◆ EXTRAIT DE PAGE:
• • • •

L’hommage à David Perchirin

A la demande du collectif des parents de l’école Jaurès, une plaque  commémorative en hommage à David Perchirin a été posée devant l’école primaire le 13 novembre par le maire Tony Di Martino en présence de la famille de l’enseignant, du député Alexis Corbière, du représentant de l’Education nationale, M. Riquier, conseiller pédagogique de la circonscription et ancien enseignant dans cette école, et de nombreux parents et citoyen.ne.s. Ci-dessous l’hommage de l’association 13ONZE15, lu par des parents de l’école Jaurès, et le discours du maire.

Allocution de Philippe DUPERRON, président de l’association 13onze15, lue par Aglaé Bory et Jonathan Schnepp.

« 13 novembre 2022, sept longues années se sont écoulées depuis cette terrible soirée au cours de laquelle 130 personnes ont perdu la vie et des centaines ont été blessés dans leur chair et dans leur âme par la folie de fanatiques terroristes qui s’étaient autoproclamés les bourreaux d’une prétendue justice divine.

Sept longues années ponctuées, il y a peu, par dix longs mois d’un procès douloureux mais nécessaire dont le verdict, selon les paroles de Madame l’avocate Générale Camille Hennetier « ne guérira pas les blessures, visibles ou invisibles, il ne ramènera pas les morts à la vie, mais il pourra au moins les assurer que c’est, ici, la justice et le droit qui ont le dernier mot. »

Ainsi la page de la justice est désormais tournée et l’on pourrait craindre que la mémoire ne s’étiole, qu’elle ne s’efface.

C’est pourquoi il est si important que des initiatives, comme celle-ci, que vous avez prise, vous représentants de la ville de Bagnolet, sur la proposition du Collectif de Parents de l’école élémentaire Jean Jaurès, puissent laisser une trace de ceux qui sont partis, qui ont été assassinés cette nuit-là.

• • • •

◆ À FAIRE: Recopiez le passage de l'hommage à David Perchirin qui va de « A la demande » jusqu'à « et Jonathan Schnepp. » inclus. Les items présentés ensuite n'ont aucun lien avec l'hommage à David Perchirin.

◆ DONNÉES FOURNIES:
• • • •

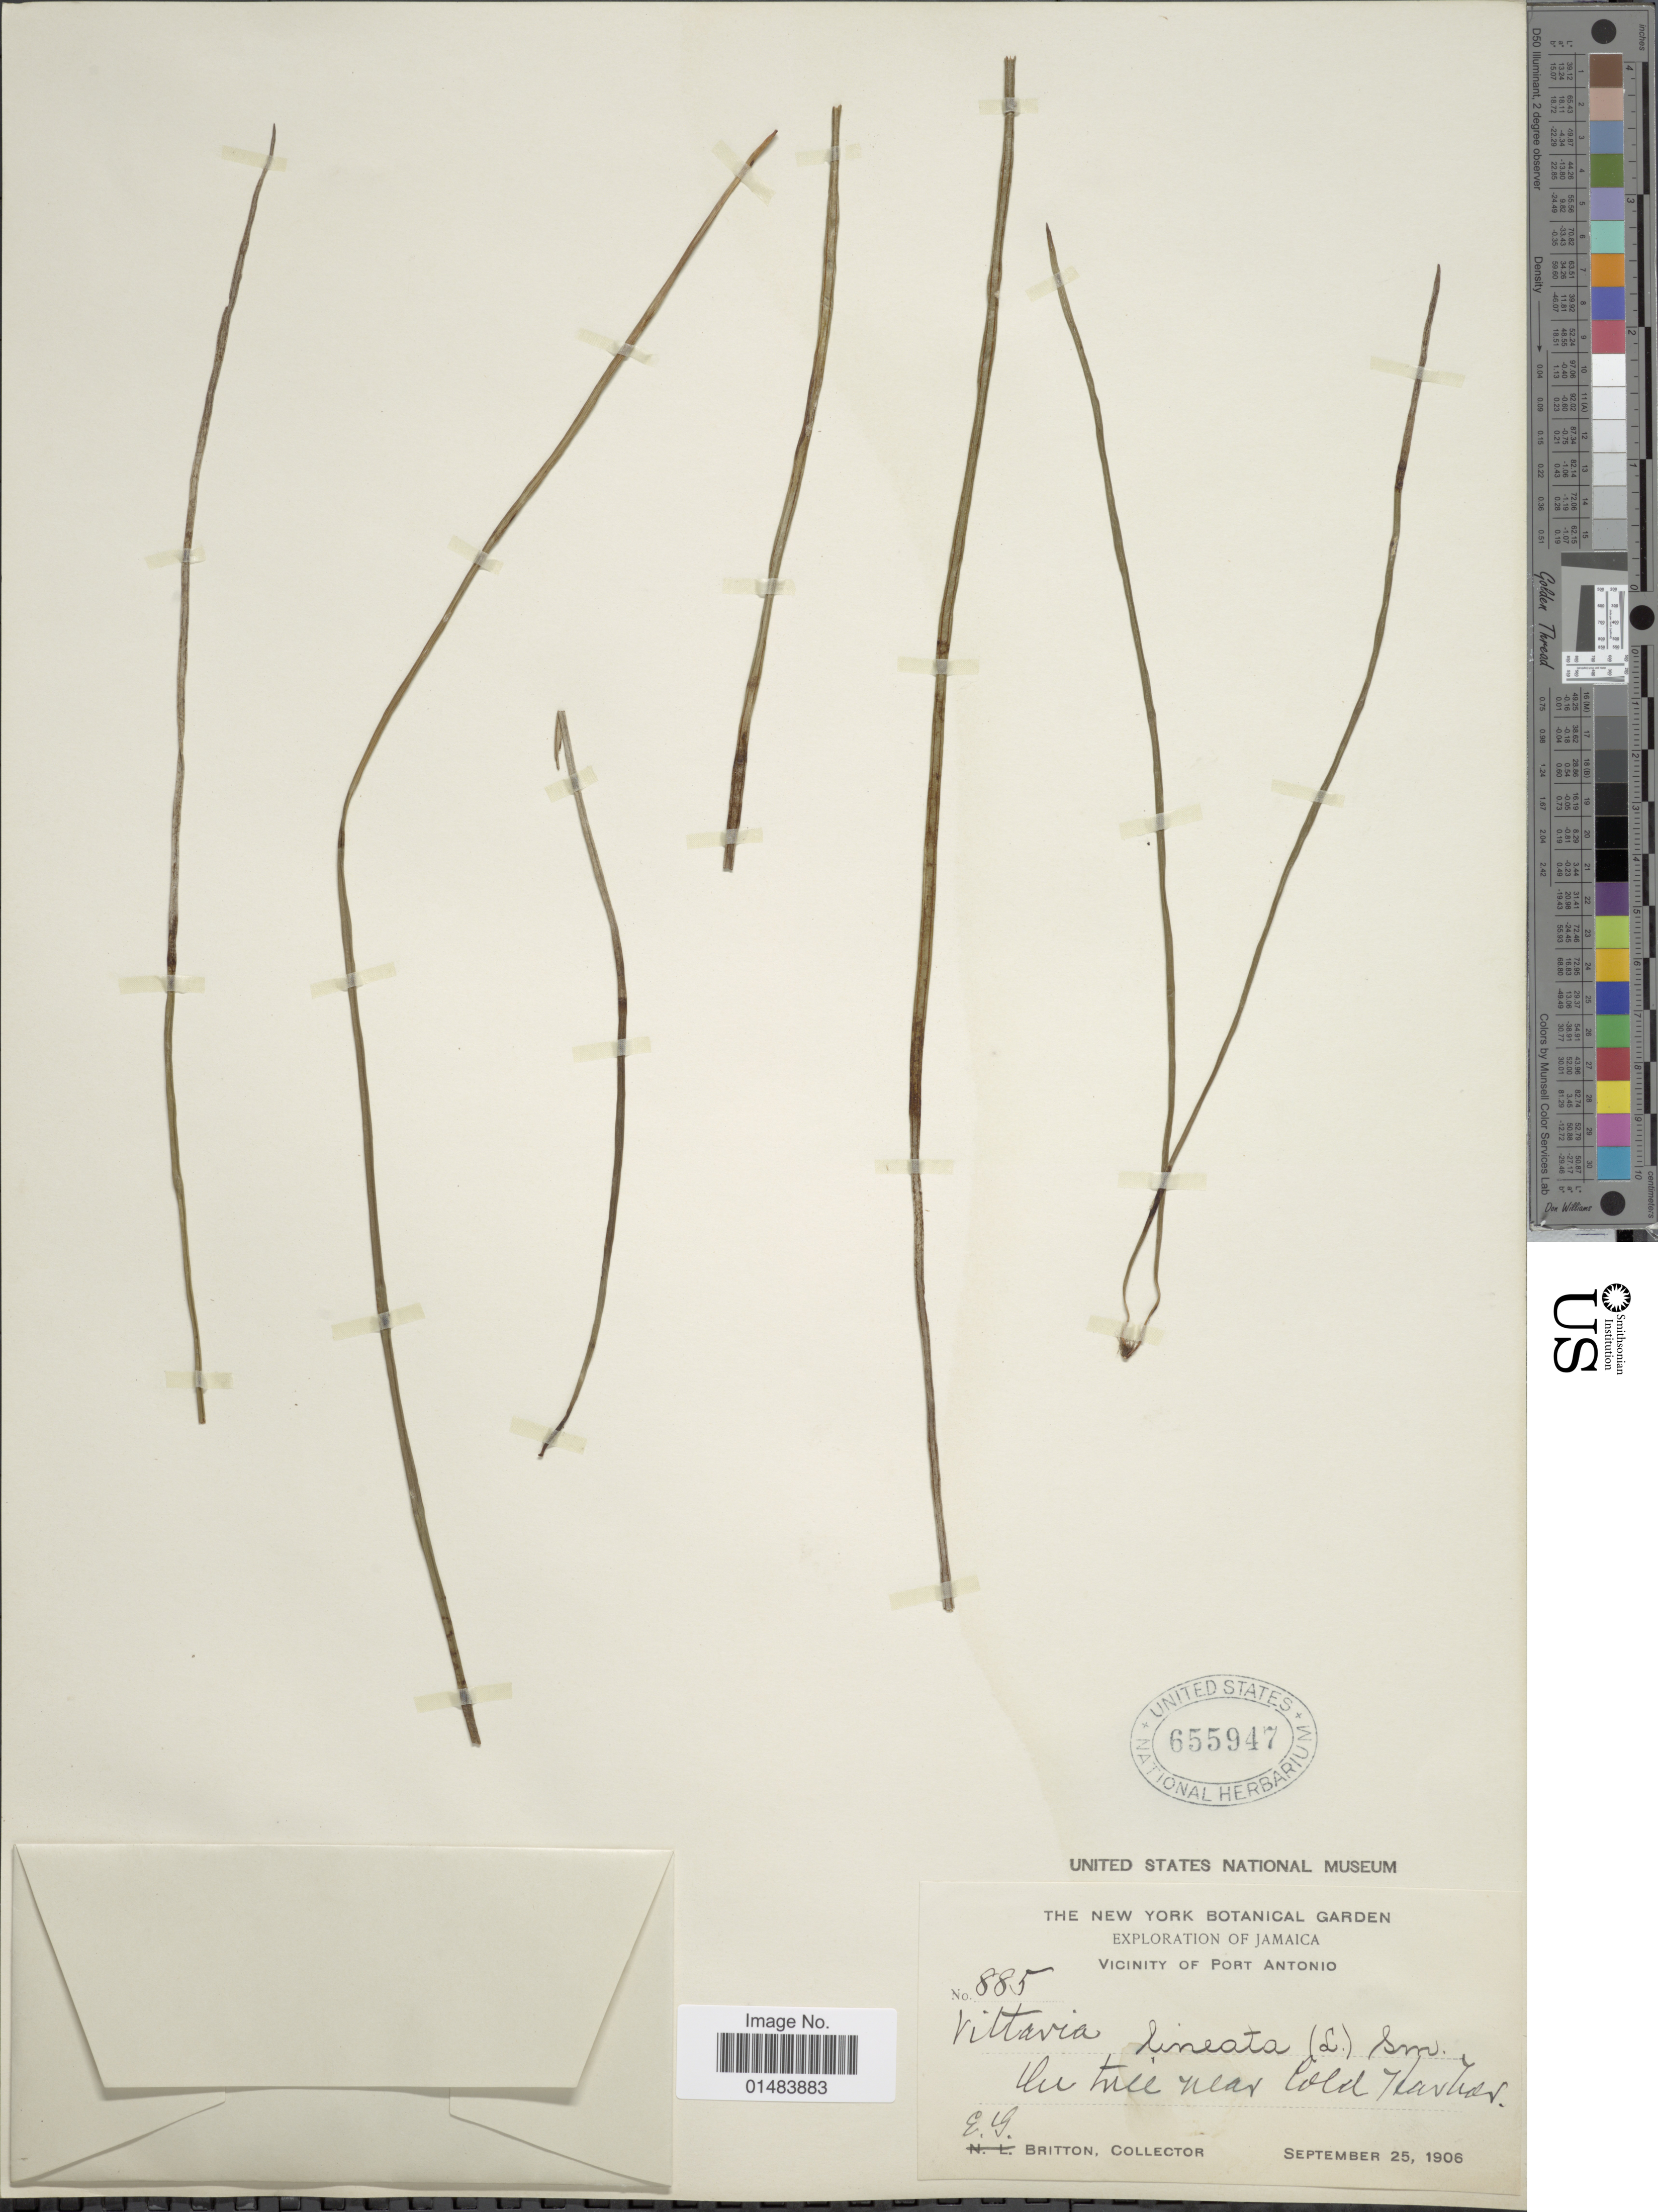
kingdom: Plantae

• • • •

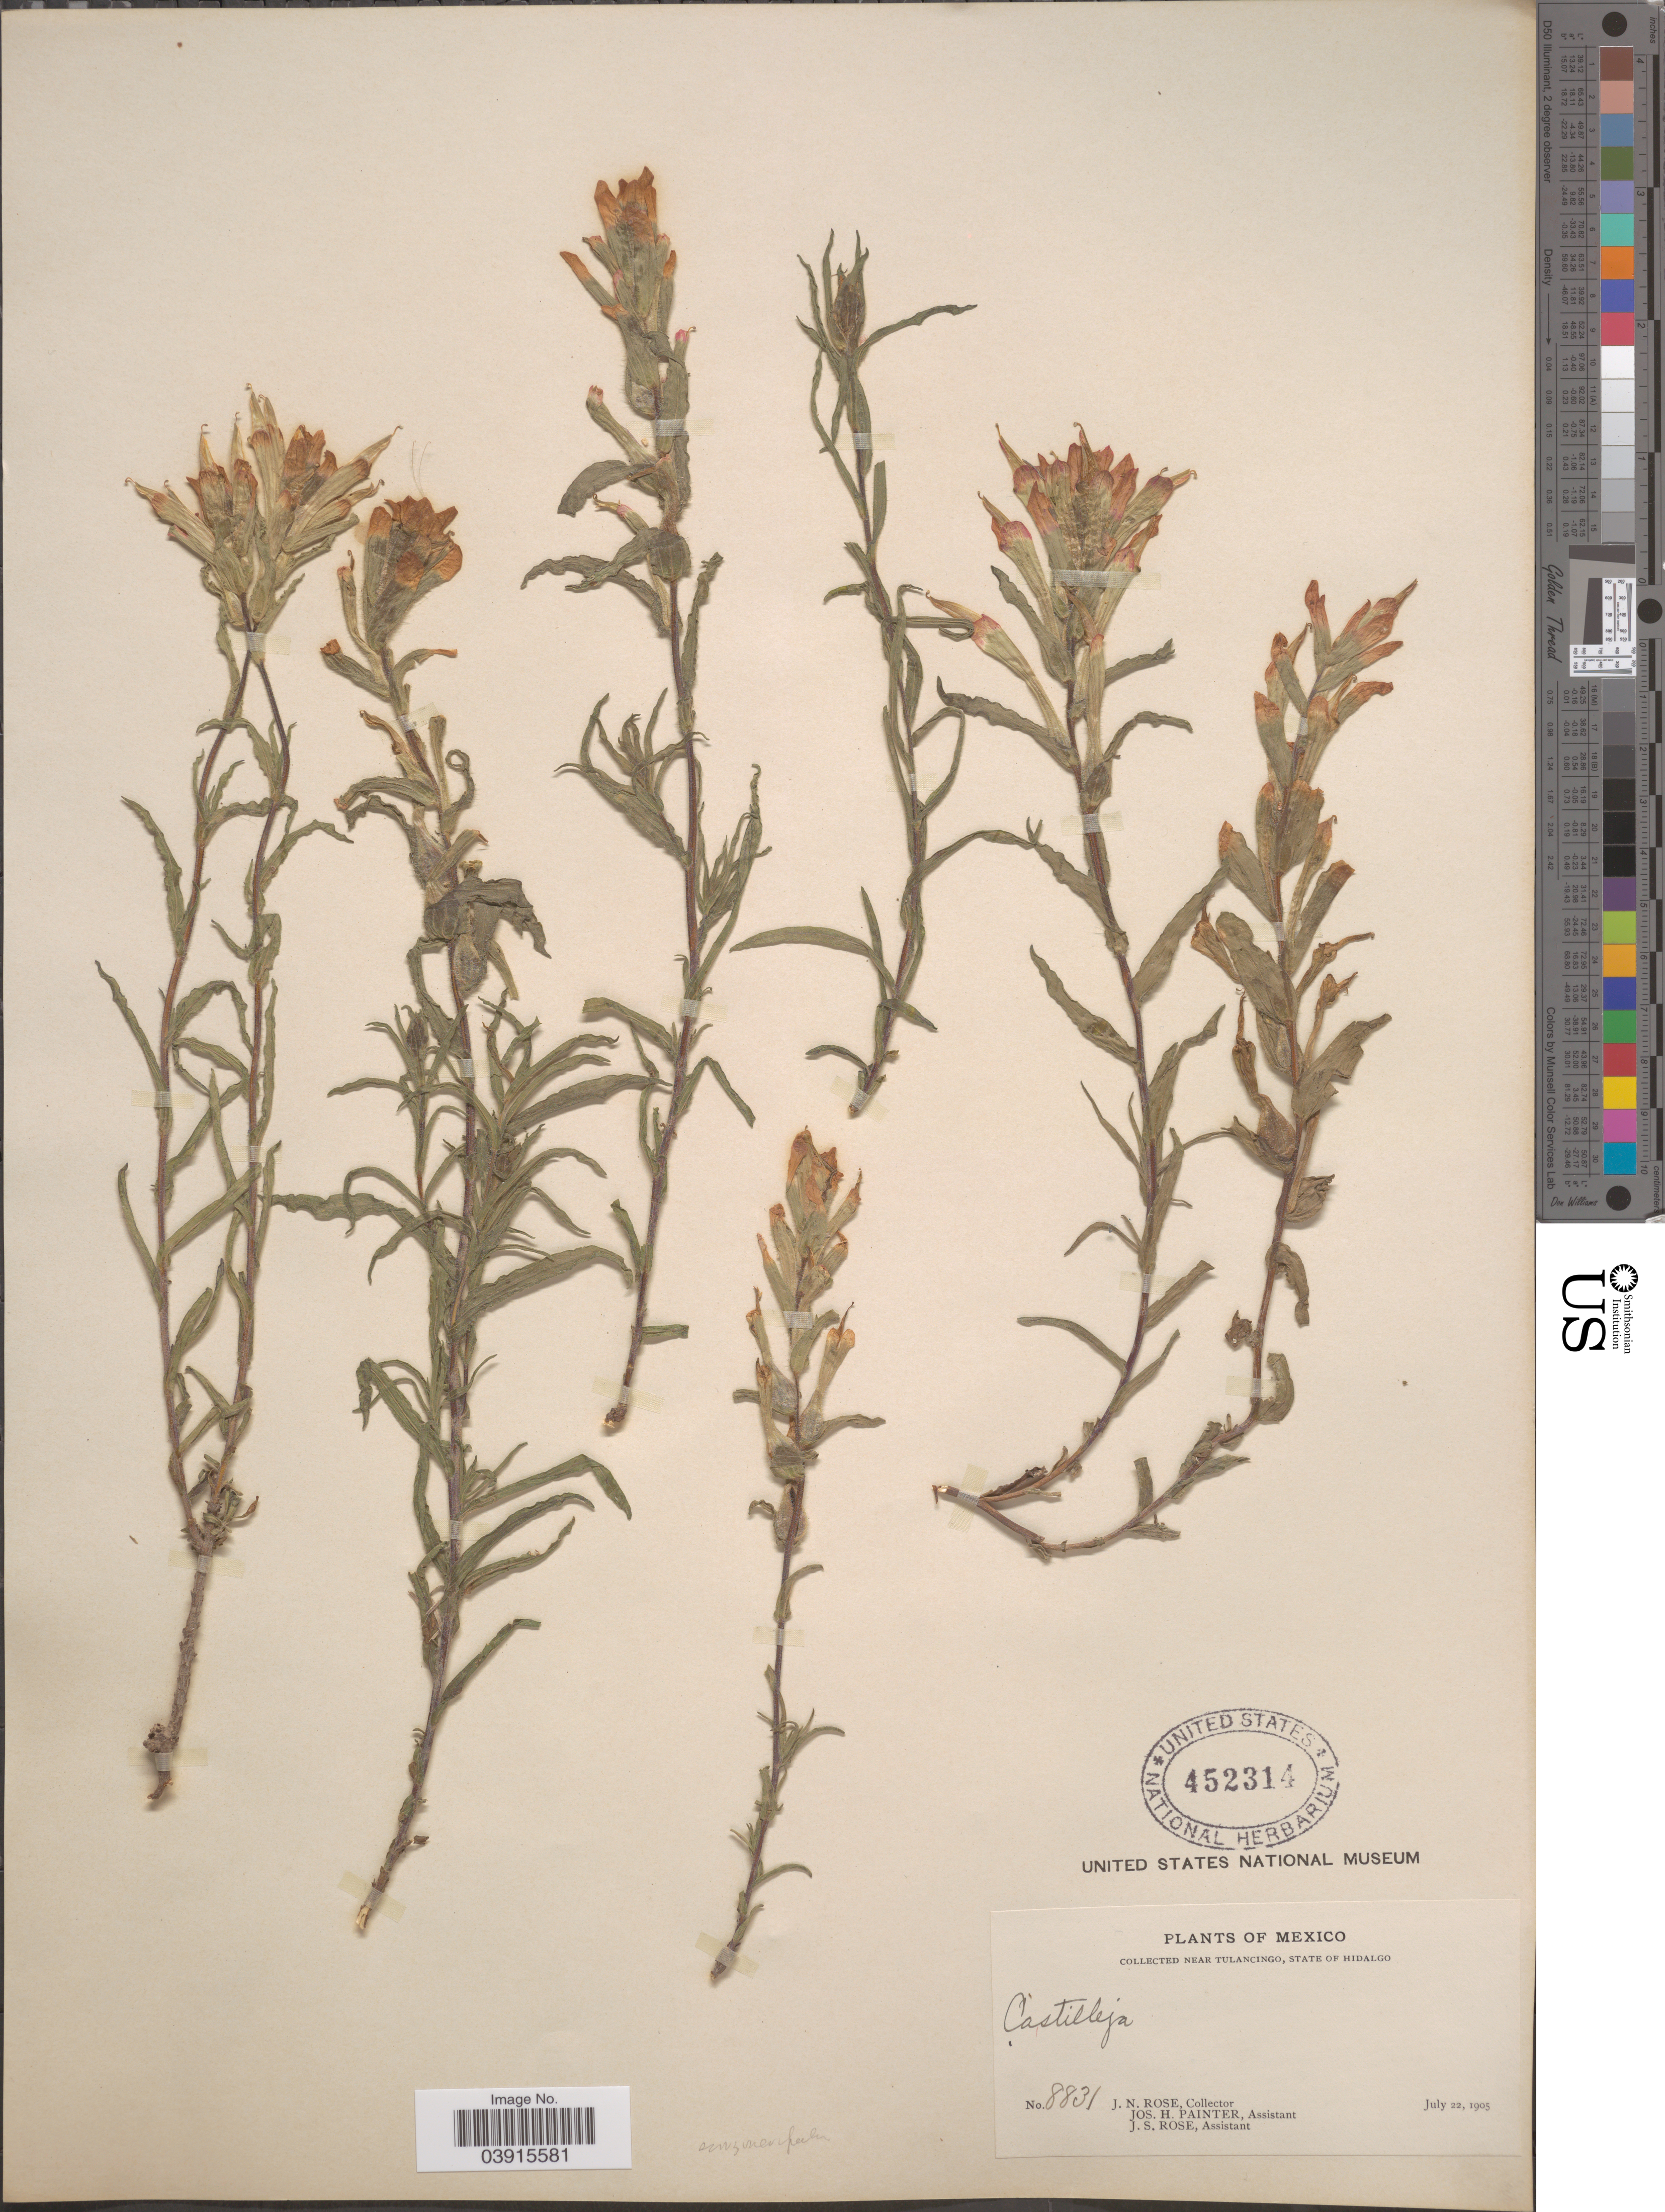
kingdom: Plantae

• • • •

◆ RÉPONSE:
A la demande du collectif des parents de l’école Jaurès, une plaque  commémorative en hommage à David Perchirin a été posée devant l’école primaire le 13 novembre par le maire Tony Di Martino en présence de la famille de l’enseignant, du député Alexis Corbière, du représentant de l’Education nationale, M. Riquier, conseiller pédagogique de la circonscription et ancien enseignant dans cette école, et de nombreux parents et citoyen.ne.s. Ci-dessous l’hommage de l’association 13ONZE15, lu par des parents de l’école Jaurès, et le discours du maire.

Allocution de Philippe DUPERRON, président de l’association 13onze15, lue par Aglaé Bory et Jonathan Schnepp.